Stored data

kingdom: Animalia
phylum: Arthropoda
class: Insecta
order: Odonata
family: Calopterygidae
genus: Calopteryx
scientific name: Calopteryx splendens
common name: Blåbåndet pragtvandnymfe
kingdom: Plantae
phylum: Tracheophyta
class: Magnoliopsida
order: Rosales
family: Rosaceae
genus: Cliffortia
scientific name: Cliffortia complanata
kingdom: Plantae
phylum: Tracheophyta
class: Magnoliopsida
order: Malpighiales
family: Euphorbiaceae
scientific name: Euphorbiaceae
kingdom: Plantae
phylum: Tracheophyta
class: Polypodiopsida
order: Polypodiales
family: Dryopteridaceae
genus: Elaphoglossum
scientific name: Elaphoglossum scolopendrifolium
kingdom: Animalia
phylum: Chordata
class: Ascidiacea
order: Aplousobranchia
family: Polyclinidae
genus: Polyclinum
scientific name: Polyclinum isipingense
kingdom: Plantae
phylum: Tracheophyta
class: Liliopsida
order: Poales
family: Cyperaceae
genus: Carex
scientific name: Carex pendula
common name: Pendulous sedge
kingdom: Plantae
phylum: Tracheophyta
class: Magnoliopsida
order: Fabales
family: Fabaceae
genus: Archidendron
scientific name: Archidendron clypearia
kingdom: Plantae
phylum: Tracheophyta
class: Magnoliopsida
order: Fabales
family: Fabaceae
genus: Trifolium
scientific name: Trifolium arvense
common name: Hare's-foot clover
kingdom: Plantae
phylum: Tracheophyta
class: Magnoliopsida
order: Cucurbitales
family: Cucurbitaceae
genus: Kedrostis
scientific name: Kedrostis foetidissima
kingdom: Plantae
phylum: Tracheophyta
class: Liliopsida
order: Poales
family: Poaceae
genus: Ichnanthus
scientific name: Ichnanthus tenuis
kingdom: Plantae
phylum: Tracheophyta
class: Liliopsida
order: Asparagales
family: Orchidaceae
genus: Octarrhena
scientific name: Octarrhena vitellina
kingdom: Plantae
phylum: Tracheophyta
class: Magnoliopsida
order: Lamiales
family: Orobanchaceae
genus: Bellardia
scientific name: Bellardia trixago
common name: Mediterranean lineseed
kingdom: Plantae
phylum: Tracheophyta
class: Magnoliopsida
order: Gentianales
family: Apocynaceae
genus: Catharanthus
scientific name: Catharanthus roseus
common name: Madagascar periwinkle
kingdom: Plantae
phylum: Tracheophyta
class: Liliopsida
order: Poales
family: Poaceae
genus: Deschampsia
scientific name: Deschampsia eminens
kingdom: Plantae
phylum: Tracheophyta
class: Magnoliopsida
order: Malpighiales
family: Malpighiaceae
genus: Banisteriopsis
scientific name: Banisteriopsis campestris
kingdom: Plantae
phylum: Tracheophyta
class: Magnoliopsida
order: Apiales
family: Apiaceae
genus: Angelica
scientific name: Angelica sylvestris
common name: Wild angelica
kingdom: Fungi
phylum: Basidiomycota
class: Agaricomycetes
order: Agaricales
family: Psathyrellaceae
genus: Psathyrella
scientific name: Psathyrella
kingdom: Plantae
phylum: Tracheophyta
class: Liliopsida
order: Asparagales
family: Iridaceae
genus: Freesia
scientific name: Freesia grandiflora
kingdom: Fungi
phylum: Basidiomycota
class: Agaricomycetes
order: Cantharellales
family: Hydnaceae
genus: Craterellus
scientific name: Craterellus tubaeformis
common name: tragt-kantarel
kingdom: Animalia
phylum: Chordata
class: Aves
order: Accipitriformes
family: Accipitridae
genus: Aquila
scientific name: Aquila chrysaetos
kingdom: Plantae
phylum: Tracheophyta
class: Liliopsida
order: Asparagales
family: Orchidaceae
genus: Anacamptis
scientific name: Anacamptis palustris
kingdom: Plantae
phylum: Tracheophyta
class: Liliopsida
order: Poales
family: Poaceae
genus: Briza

### [Instruction]
Arrange the lines of the records above as a numbered list, from the line with "order: Gentianales" through the end of the records, leaving out any blank lines.

### [Result of the task]
1. order: Gentianales
2. family: Apocynaceae
3. genus: Catharanthus
4. scientific name: Catharanthus roseus
5. common name: Madagascar periwinkle
6. kingdom: Plantae
7. phylum: Tracheophyta
8. class: Liliopsida
9. order: Poales
10. family: Poaceae
11. genus: Deschampsia
12. scientific name: Deschampsia eminens
13. kingdom: Plantae
14. phylum: Tracheophyta
15. class: Magnoliopsida
16. order: Malpighiales
17. family: Malpighiaceae
18. genus: Banisteriopsis
19. scientific name: Banisteriopsis campestris
20. kingdom: Plantae
21. phylum: Tracheophyta
22. class: Magnoliopsida
23. order: Apiales
24. family: Apiaceae
25. genus: Angelica
26. scientific name: Angelica sylvestris
27. common name: Wild angelica
28. kingdom: Fungi
29. phylum: Basidiomycota
30. class: Agaricomycetes
31. order: Agaricales
32. family: Psathyrellaceae
33. genus: Psathyrella
34. scientific name: Psathyrella
35. kingdom: Plantae
36. phylum: Tracheophyta
37. class: Liliopsida
38. order: Asparagales
39. family: Iridaceae
40. genus: Freesia
41. scientific name: Freesia grandiflora
42. kingdom: Fungi
43. phylum: Basidiomycota
44. class: Agaricomycetes
45. order: Cantharellales
46. family: Hydnaceae
47. genus: Craterellus
48. scientific name: Craterellus tubaeformis
49. common name: tragt-kantarel
50. kingdom: Animalia
51. phylum: Chordata
52. class: Aves
53. order: Accipitriformes
54. family: Accipitridae
55. genus: Aquila
56. scientific name: Aquila chrysaetos
57. kingdom: Plantae
58. phylum: Tracheophyta
59. class: Liliopsida
60. order: Asparagales
61. family: Orchidaceae
62. genus: Anacamptis
63. scientific name: Anacamptis palustris
64. kingdom: Plantae
65. phylum: Tracheophyta
66. class: Liliopsida
67. order: Poales
68. family: Poaceae
69. genus: Briza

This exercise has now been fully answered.